_Source passage_:
>>>>>
- Genre: Late-night talk show
- Presented by: Tom Snyder
- Theme music composer: David Sanborn
- Country of origin: United States
- Original language: English
- No. of seasons: 5
- No. of episodes: 777

Production
- Executive producer: Peter Lassally
- Producer: Worldwide Pants
- Production locations: CBS Television City, Los Angeles, California
- Camera setup: Multi-camera
- Running time: 45 minutes
- Production company: Worldwide Pants

Original release
- Network: CBS
- Release: January 9, 1995 – March 26, 1999

Related
- The Late Late Show with Craig Kilborn Late Show with David Letterman Tomorrow

= The Late Late Show with Tom Snyder =

American late-night talk show (1995–1999)

The Late Late Show with Tom Snyder is an American late-night talk show hosted by broadcaster Tom Snyder that aired on CBS from January 9, 1995, to March 26, 1999. Produced by David Letterman's company Worldwide Pants, the program followed Late Show with David Letterman in CBS's late-night schedule.

The series was noted for its intimate, interview-focused format, lack of a studio audience, and conversational style, which closely resembled Snyder's earlier NBC late-night program Tomorrow.

==History==

Following David Letterman's move from NBC to CBS in 1993, his production company was granted control over the network's post-Late Show time slot. Letterman strongly advocated for Snyder, whom he had long admired and whose NBC program Tomorrow had previously occupied the time slot after The Tonight Show Starring Johnny Carson before being replaced by Letterman's own Late Night with David Letterman.

CBS executives reportedly preferred a younger comedian and a more traditional comedy-oriented format, but Letterman insisted on Snyder.

The program premiered on January 9, 1995.
<<<<<
_List of tasks_:
(1) In the talk show article, which program did The Late Late Show follow in CBS's late-night schedule?
(2) Please give the talk show article again from "Following David Letterman's" up to and including "insisted on Snyder.", changing "executives" to "officials".
The rows that come next are separate material with no tie to the talk show article.

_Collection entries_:
>>>>>
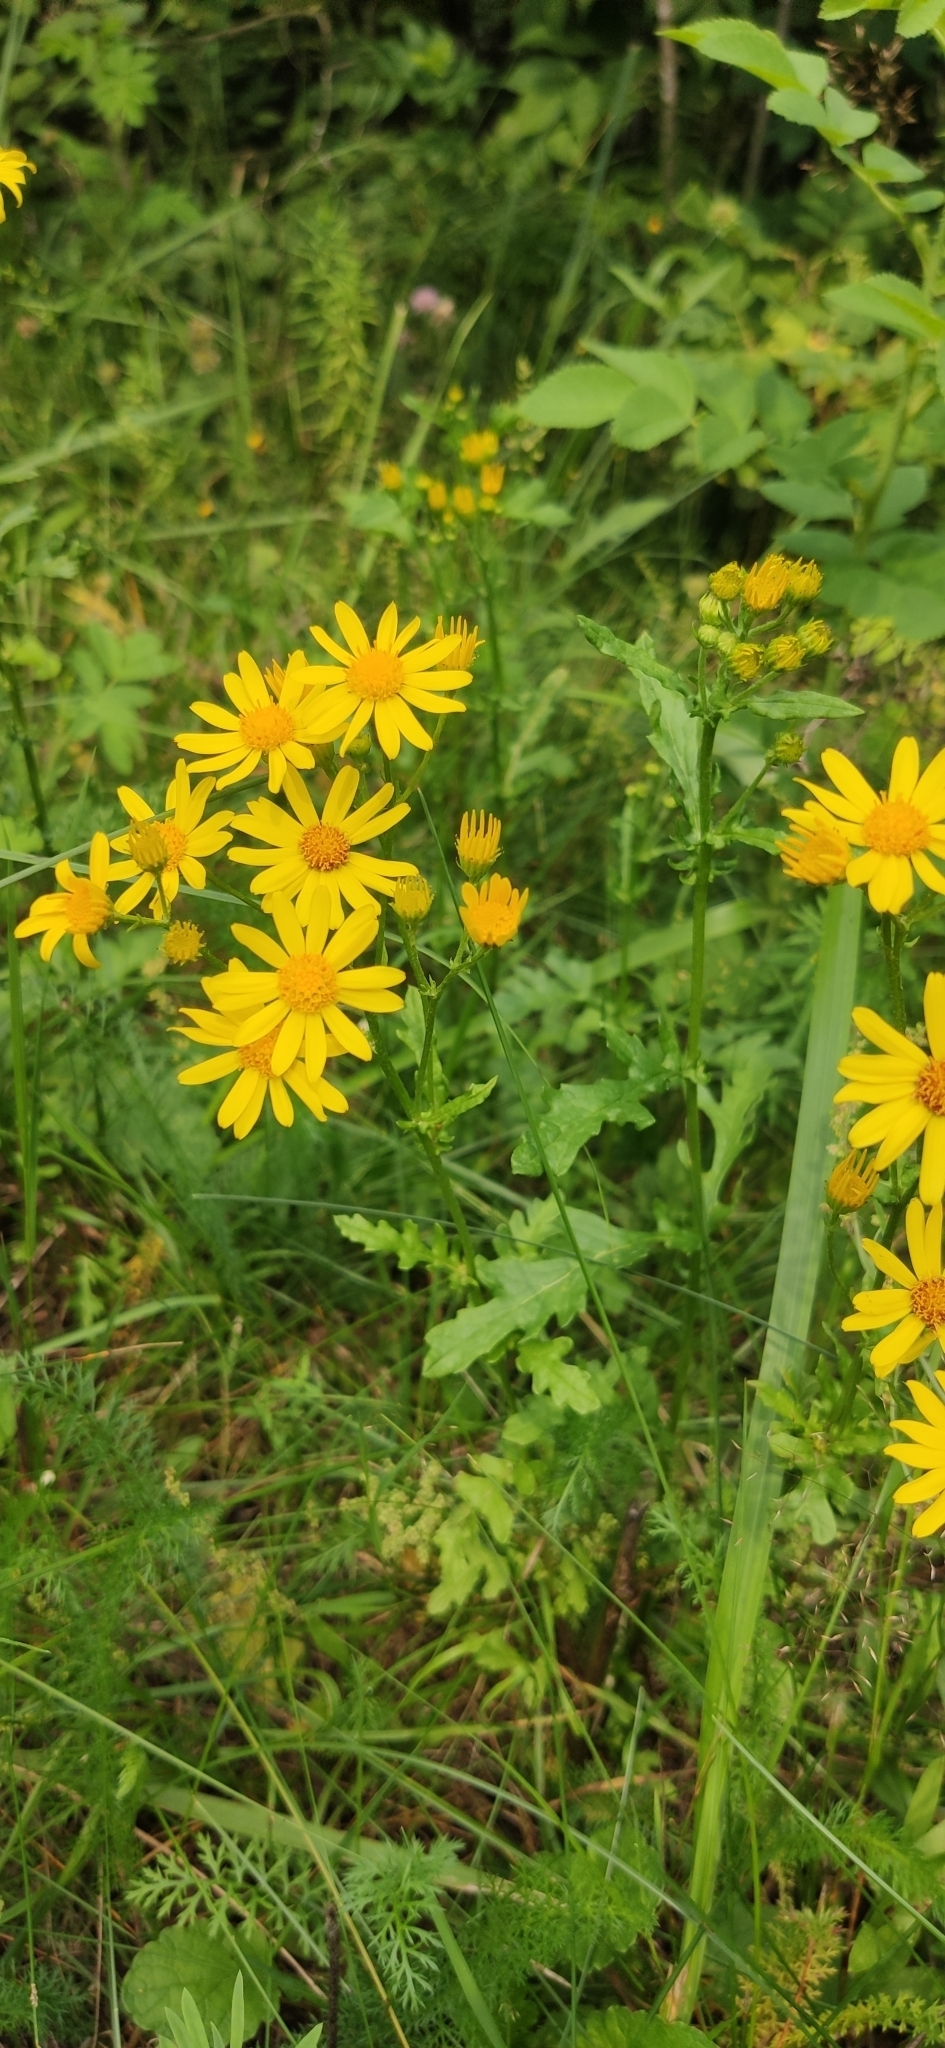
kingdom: Plantae
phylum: Tracheophyta
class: Magnoliopsida
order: Asterales
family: Asteraceae
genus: Jacobaea
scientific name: Jacobaea vulgaris
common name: Stinking willie
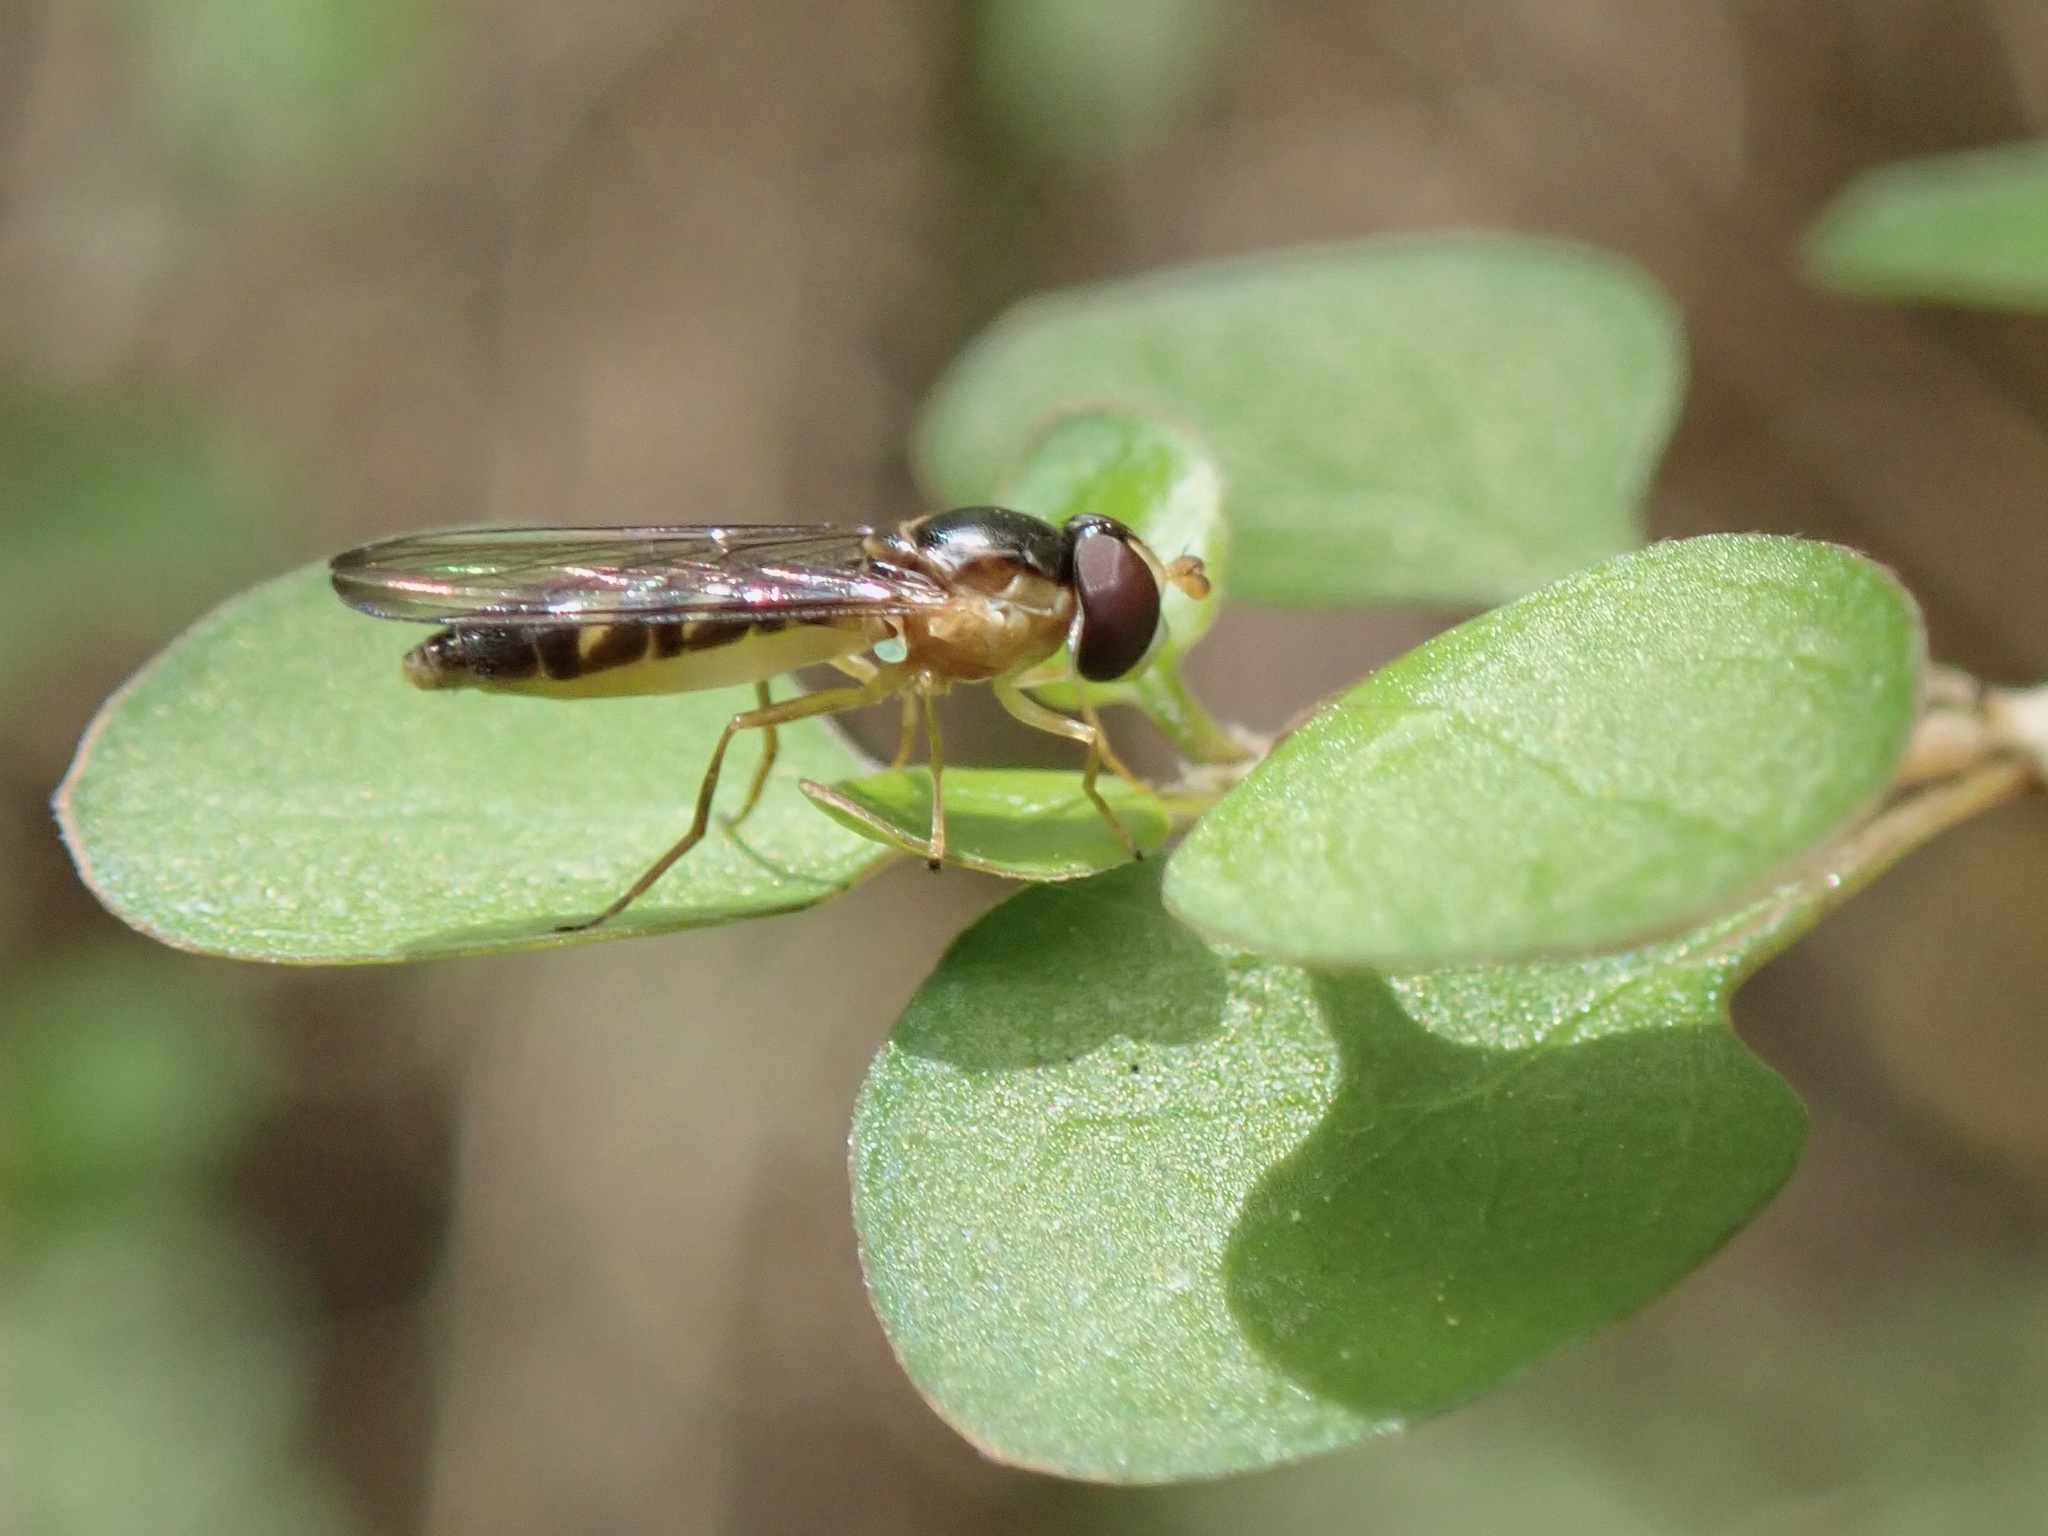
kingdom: Animalia
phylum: Arthropoda
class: Insecta
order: Diptera
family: Syrphidae
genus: Allograpta
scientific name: Allograpta ventralis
<<<<<
_Worked solutions_:
(1) Late Show with David Letterman

(2)
Following David Letterman's move from NBC to CBS in 1993, his production company was granted control over the network's post-Late Show time slot. Letterman strongly advocated for Snyder, whom he had long admired and whose NBC program Tomorrow had previously occupied the time slot after The Tonight Show Starring Johnny Carson before being replaced by Letterman's own Late Night with David Letterman.

CBS officials reportedly preferred a younger comedian and a more traditional comedy-oriented format, but Letterman insisted on Snyder.